** Opening Document excerpt block **

= Christmas cantata =

Cantata intended to be performed for Christmas

A Christmas cantata or Nativity cantata is a cantata, music for voice or voices in several movements, for Christmas. The importance of the feast inspired many composers to write cantatas for the occasion, some designed to be performed in church services, others for concert or secular celebration. The Christmas story, telling of music of the angels and suggesting music of the shepherds and cradle song, invited musical treatment. The term is called Weihnachtskantate in German, and Cantate de Noël in French. Christmas cantatas have been written on texts in several other languages, such as Czech, Italian, Romanian, and Spanish.

Christmas cantata can also mean the performance of the music. Many choirs have a tradition of an annual Christmas cantata.

==Theme==

Different from Christmas oratorios, which present the Christmas story, Christmas cantatas deal with aspects of it. Bach's Christmas Oratorio, written for performance in Leipzig in 1734/1735 touches many of these themes. It consists of six parts, each part is a complete work and composed for the church service of a specific feast day. Bach structured the report from the Gospels which connects the parts to a whole, as told by the Evangelist, in six topics. In Parts I to IV he followed the Gospel of Luke, in Parts V and VI the Gospel of Matthew. In some instances he deviated from the prescribed readings, rather continuing the tradition of older works by Heinrich Schütz and others.

- Part I, Jauchzet, frohlocket!, for Christmas Day (25 December): Nativity of Jesus
- Part II, Und es waren Hirten in derselben Gegend, for the Second Day of Christmas (26 December): Annunciation to the shepherds, Glory to God, peace on earth
- Part III for the Third Day of Christmas (27 December): Adoration of the shepherds
- Part IV, Fallt mit Danken, fallt mit Loben, for New Year's Day (1 January): Naming of Jesus
- Part V for the first Sunday after New Year's Day: Biblical Magi
- Part VI for Epiphany (6 January): Adoration of the Magi

These themes appear also in cantatas of later composers.

==History==
Many Christmas cantatas – as cantatas in general – were written in the Baroque era for church services, related to the prescribed readings of the liturgical year. Cantata texts frequently incorporated Bible quotations and chorale. Chorale cantatas rely on the text of one chorale only. Later composers also set free text, poems and carols.

===Italian baroque===
The cantata form originated in Italy, alongside the oratorio. Carissimi's pupil Marc-Antoine Charpentier brought the small-scale Latin Christmas oratorio to Paris (In nativitatem Domini canticum), while the vernacular Italian Christmas cantata was developed by composers such as Alessandro Stradella (Si apra al riso ogni labro 1675), Francesco Provenzale (Per la nascita del Verbo 1683) and Alessandro Scarlatti in Naples, Antonio Caldara in Vienna (Vaticini di pace 1713).

** Closing Document excerpt block **
** Opening Recorded data block **

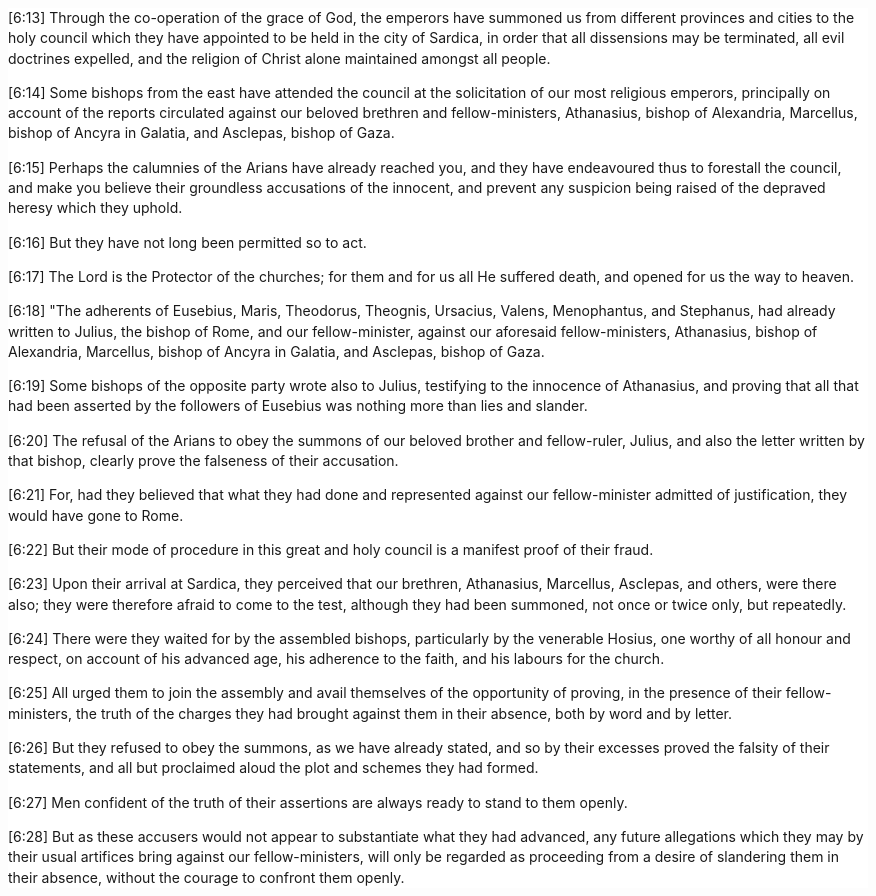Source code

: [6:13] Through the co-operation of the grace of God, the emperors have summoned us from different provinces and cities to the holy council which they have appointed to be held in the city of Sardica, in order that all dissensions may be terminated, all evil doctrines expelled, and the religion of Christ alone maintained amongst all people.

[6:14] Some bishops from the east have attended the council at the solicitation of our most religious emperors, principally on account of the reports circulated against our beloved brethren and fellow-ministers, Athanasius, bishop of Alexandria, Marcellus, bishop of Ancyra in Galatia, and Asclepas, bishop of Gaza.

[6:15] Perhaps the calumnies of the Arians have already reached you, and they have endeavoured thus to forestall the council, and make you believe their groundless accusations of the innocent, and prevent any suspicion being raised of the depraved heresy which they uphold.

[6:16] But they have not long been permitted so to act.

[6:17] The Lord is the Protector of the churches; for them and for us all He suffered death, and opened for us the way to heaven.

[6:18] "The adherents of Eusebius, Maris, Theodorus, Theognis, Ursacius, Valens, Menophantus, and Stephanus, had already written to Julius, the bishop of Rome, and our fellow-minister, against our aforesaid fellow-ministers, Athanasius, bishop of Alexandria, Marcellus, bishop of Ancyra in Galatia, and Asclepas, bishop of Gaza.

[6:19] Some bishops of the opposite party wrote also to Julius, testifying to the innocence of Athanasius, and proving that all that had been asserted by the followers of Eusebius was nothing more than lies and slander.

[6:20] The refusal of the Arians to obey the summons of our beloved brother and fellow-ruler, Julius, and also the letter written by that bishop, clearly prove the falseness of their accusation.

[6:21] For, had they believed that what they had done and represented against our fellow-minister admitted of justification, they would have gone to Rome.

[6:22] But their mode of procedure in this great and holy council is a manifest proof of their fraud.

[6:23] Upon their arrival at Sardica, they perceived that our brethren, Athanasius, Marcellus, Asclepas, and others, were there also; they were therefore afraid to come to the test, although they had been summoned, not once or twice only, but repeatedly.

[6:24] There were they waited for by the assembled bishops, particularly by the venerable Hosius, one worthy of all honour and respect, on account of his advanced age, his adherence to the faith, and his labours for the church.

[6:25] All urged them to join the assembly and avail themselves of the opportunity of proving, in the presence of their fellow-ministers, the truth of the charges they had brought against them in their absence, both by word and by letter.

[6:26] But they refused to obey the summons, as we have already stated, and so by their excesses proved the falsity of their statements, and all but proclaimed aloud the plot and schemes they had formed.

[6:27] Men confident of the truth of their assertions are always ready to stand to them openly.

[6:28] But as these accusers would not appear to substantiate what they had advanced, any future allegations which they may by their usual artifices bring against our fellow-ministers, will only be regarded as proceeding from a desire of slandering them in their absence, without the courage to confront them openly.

** Closing Recorded data block **
** Opening Recorded data block **

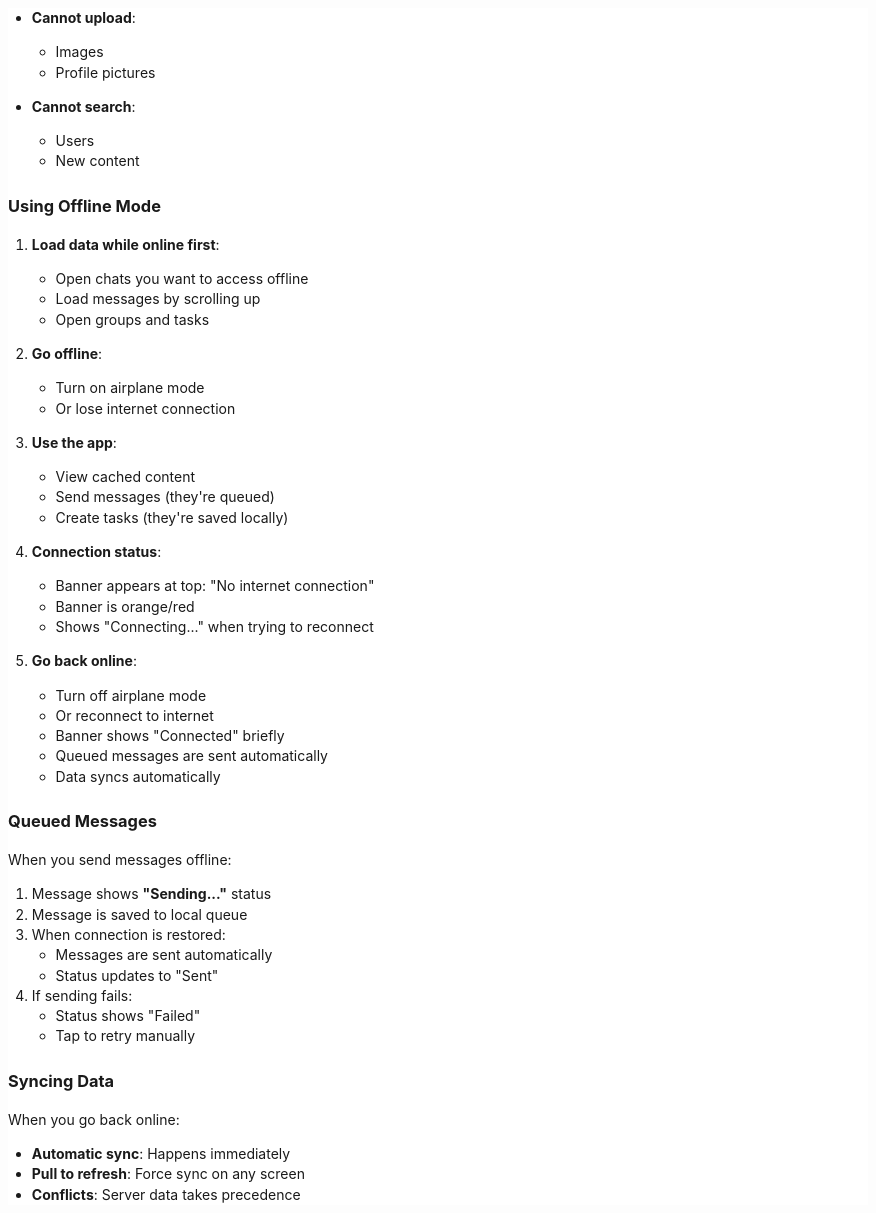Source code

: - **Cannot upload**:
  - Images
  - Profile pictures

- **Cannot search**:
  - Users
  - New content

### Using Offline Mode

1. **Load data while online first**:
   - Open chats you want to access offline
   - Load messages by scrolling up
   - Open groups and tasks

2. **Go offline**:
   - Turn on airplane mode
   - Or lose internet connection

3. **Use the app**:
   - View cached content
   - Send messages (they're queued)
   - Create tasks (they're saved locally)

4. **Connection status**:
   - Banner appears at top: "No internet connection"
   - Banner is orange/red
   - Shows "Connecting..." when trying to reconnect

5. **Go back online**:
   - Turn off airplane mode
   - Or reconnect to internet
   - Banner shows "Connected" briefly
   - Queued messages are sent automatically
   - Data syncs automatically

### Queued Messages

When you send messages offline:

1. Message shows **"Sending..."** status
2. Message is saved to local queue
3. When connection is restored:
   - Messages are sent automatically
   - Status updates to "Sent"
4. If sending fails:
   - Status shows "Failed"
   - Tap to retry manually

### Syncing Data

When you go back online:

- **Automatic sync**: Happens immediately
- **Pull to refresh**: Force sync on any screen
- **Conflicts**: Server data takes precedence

** Closing Recorded data block **
** Opening Recorded data block **

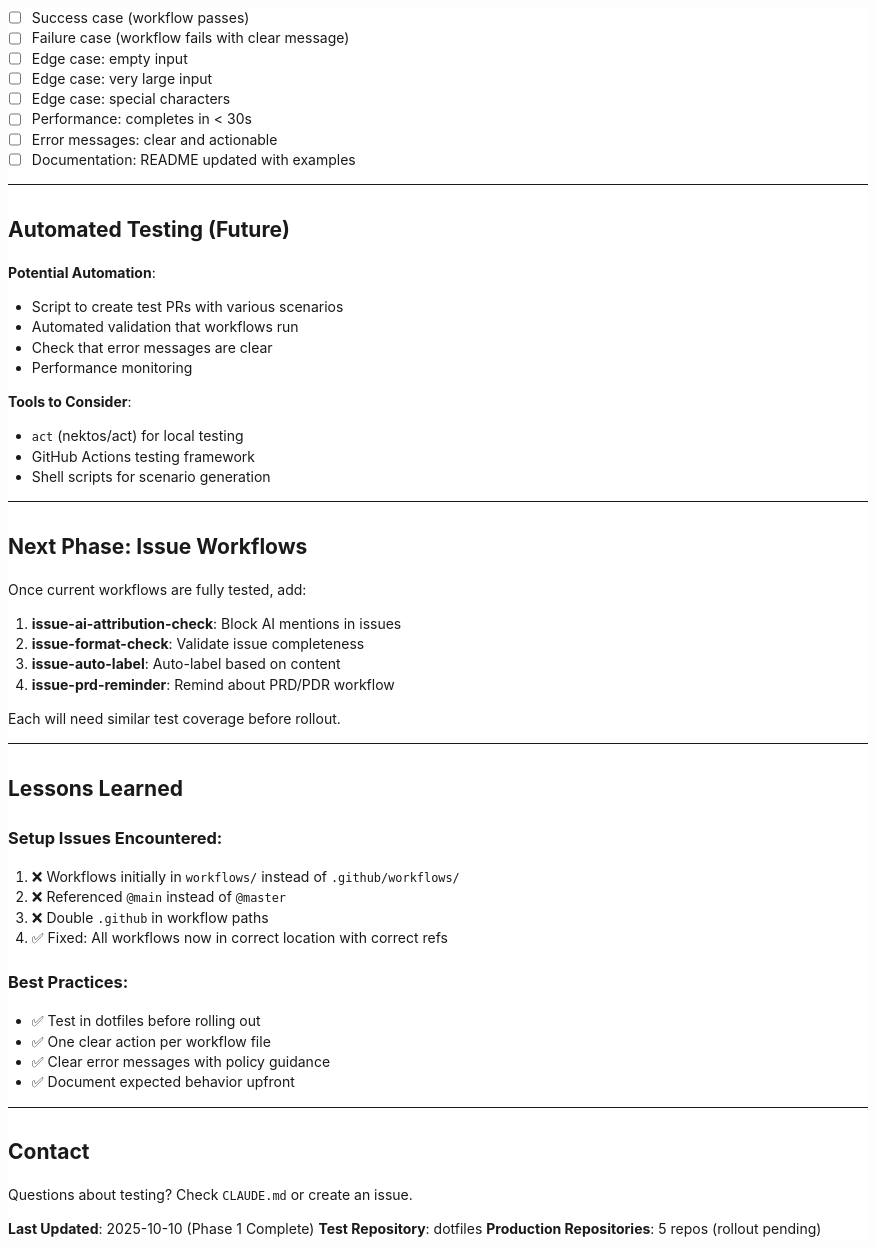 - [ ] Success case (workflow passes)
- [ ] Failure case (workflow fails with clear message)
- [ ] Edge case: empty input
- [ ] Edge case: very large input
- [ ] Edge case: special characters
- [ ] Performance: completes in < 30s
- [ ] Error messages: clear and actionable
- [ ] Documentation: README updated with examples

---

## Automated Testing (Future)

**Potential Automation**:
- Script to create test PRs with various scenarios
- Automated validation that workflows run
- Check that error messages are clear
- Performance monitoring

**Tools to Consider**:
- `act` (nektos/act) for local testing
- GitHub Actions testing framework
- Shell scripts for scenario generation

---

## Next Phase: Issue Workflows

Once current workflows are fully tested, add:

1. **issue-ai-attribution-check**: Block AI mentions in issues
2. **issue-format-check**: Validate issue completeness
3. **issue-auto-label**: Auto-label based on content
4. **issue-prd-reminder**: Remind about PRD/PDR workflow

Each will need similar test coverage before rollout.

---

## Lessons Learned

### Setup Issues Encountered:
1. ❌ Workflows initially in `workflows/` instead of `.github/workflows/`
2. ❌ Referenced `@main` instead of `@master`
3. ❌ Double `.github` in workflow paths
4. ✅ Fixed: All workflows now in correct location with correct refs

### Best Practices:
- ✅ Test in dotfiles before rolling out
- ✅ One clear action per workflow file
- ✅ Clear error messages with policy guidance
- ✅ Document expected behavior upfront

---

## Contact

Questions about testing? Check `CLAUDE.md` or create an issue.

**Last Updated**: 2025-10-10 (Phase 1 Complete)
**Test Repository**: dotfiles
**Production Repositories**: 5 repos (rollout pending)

** Closing Recorded data block **

- _Required action_
In the Christmas cantata article, which Gospel did Bach follow in Parts V and VI of his Christmas Oratorio?

- _Expected output_
The Gospel of Matthew.